_TASK INPUT_.
====
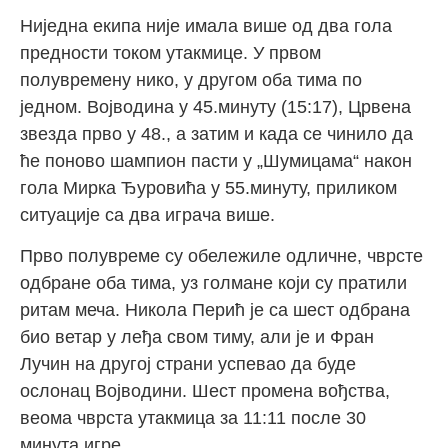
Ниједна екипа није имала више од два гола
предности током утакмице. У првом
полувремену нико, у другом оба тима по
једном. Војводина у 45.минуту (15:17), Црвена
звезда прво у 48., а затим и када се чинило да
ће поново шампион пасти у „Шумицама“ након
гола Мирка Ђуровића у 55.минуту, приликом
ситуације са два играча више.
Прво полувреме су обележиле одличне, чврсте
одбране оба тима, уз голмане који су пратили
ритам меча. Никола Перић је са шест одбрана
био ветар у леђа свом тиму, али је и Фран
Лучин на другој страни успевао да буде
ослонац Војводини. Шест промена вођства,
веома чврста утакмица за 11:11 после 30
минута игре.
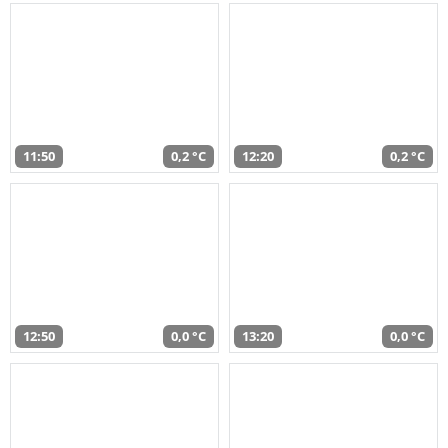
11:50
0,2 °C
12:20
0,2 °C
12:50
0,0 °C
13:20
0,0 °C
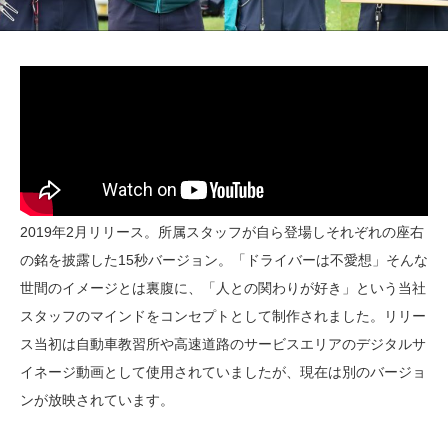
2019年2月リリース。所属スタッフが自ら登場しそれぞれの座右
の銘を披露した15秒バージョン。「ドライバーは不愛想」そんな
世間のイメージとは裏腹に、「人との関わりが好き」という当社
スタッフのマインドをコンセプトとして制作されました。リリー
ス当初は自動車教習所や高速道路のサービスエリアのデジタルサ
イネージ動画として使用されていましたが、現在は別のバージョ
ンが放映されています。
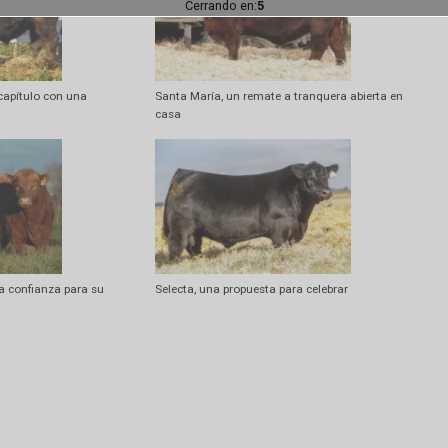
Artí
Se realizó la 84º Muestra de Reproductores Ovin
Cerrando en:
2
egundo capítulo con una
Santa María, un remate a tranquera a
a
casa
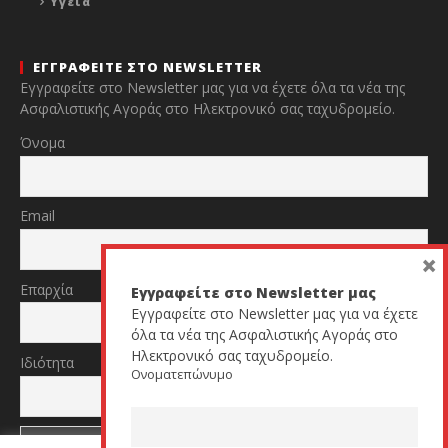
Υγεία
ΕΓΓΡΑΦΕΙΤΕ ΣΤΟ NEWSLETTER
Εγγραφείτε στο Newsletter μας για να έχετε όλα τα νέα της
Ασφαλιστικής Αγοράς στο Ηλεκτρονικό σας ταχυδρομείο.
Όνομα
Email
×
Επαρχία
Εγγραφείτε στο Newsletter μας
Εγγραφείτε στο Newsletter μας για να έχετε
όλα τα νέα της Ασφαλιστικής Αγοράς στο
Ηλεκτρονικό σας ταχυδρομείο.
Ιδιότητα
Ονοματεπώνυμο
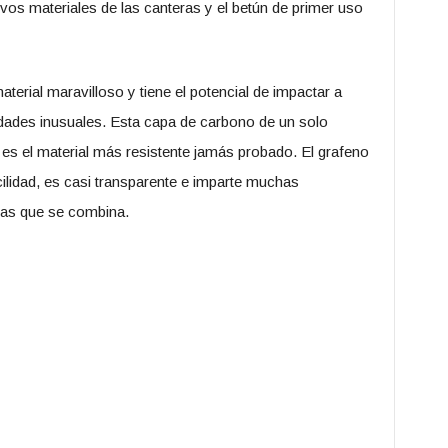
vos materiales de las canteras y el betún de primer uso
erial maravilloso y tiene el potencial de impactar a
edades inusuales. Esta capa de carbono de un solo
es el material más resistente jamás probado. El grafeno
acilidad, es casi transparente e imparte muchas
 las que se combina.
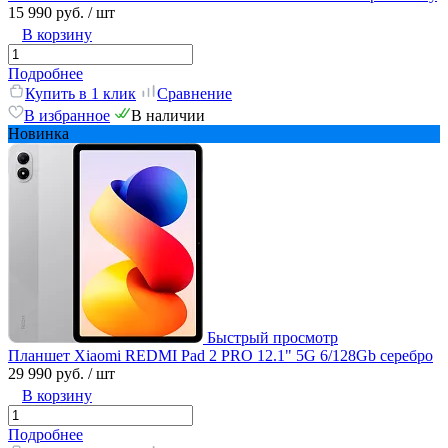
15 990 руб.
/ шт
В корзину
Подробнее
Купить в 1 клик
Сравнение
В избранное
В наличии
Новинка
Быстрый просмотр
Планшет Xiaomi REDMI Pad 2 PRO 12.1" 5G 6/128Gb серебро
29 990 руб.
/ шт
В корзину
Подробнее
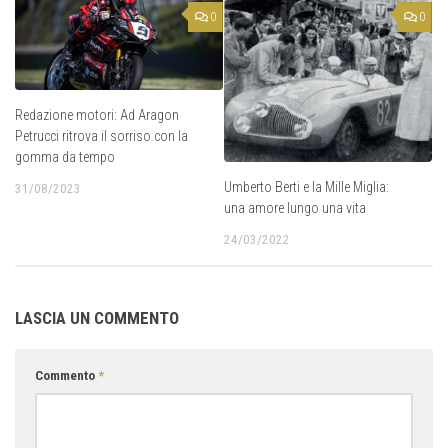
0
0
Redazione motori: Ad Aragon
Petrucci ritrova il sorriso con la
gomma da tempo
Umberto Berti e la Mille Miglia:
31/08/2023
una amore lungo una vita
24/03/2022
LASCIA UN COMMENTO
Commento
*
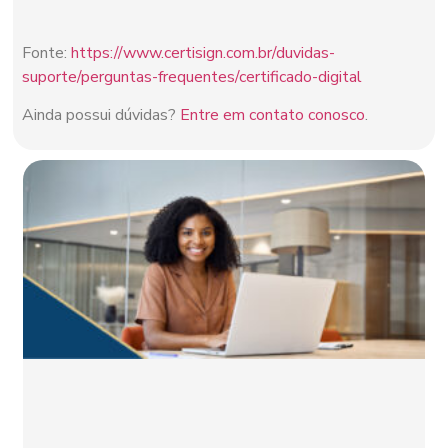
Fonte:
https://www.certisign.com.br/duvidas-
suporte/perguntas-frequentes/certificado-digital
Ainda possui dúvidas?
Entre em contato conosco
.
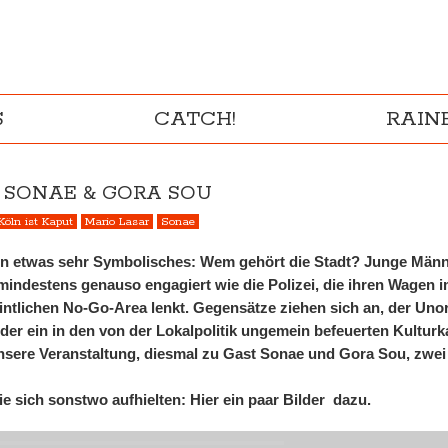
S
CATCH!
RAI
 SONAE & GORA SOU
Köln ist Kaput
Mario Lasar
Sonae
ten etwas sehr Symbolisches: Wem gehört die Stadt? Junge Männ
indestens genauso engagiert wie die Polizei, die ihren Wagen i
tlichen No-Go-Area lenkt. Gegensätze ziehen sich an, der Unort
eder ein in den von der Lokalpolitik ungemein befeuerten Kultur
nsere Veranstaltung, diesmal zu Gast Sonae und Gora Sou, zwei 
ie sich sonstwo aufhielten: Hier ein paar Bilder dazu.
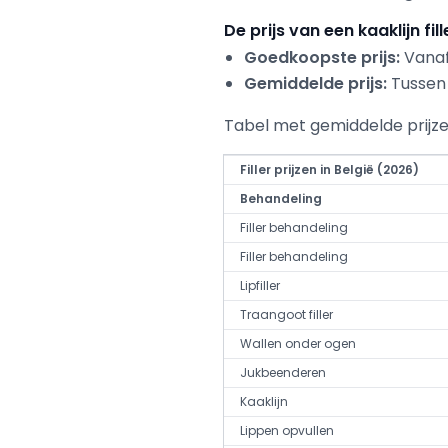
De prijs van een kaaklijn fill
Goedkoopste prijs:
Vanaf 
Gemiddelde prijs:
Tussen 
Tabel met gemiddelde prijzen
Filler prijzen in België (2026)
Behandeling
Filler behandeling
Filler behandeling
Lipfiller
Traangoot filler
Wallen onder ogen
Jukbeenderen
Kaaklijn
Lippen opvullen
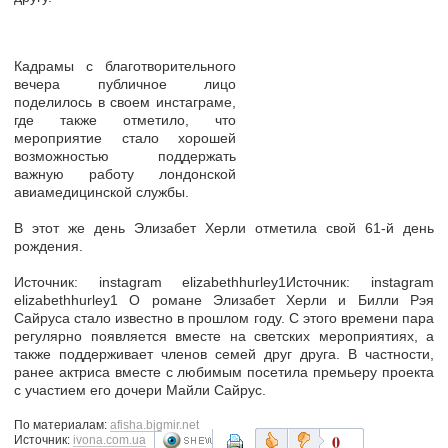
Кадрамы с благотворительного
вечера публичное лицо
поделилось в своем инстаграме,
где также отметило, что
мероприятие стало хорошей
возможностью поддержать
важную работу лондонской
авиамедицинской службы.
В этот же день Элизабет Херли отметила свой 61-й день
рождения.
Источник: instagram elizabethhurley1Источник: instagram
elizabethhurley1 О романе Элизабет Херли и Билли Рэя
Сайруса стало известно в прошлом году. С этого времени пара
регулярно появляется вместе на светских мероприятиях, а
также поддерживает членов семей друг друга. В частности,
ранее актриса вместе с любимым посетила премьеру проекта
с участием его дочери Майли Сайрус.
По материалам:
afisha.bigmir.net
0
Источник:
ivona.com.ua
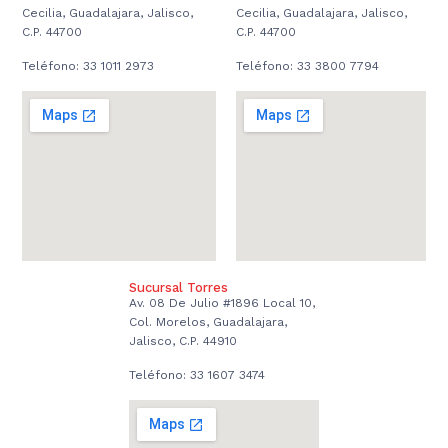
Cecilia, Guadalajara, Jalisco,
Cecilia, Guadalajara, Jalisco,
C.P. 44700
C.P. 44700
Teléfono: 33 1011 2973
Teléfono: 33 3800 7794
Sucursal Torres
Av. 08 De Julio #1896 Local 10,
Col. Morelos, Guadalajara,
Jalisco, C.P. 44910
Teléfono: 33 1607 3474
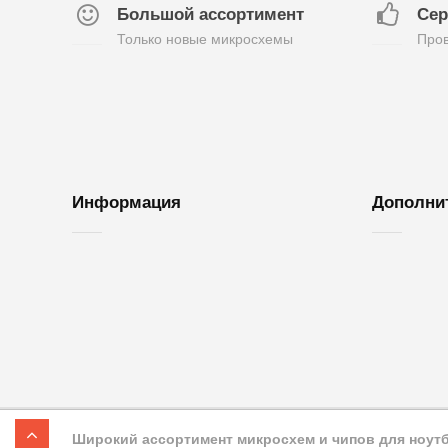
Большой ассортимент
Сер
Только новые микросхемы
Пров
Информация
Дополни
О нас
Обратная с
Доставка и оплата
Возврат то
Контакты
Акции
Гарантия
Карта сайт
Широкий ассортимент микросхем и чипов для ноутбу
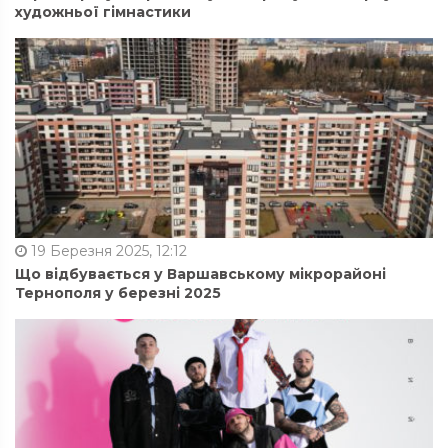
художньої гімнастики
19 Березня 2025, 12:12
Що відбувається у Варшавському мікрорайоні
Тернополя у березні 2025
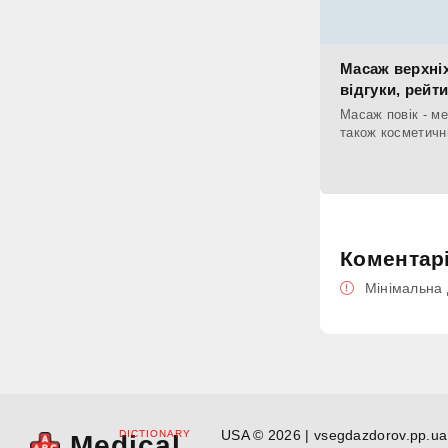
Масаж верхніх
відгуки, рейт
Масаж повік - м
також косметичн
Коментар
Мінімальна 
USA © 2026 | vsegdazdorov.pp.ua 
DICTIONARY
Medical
====
_THE TASK_. Among the lines above, which hold the word "Αγοράς"? Report each one.

_TASK OUTPUT_.
Ασφαλιστικής Αγοράς στο Ηλεκτρονικό σας ταχυδρομείο.
όλα τα νέα της Ασφαλιστικής Αγοράς στο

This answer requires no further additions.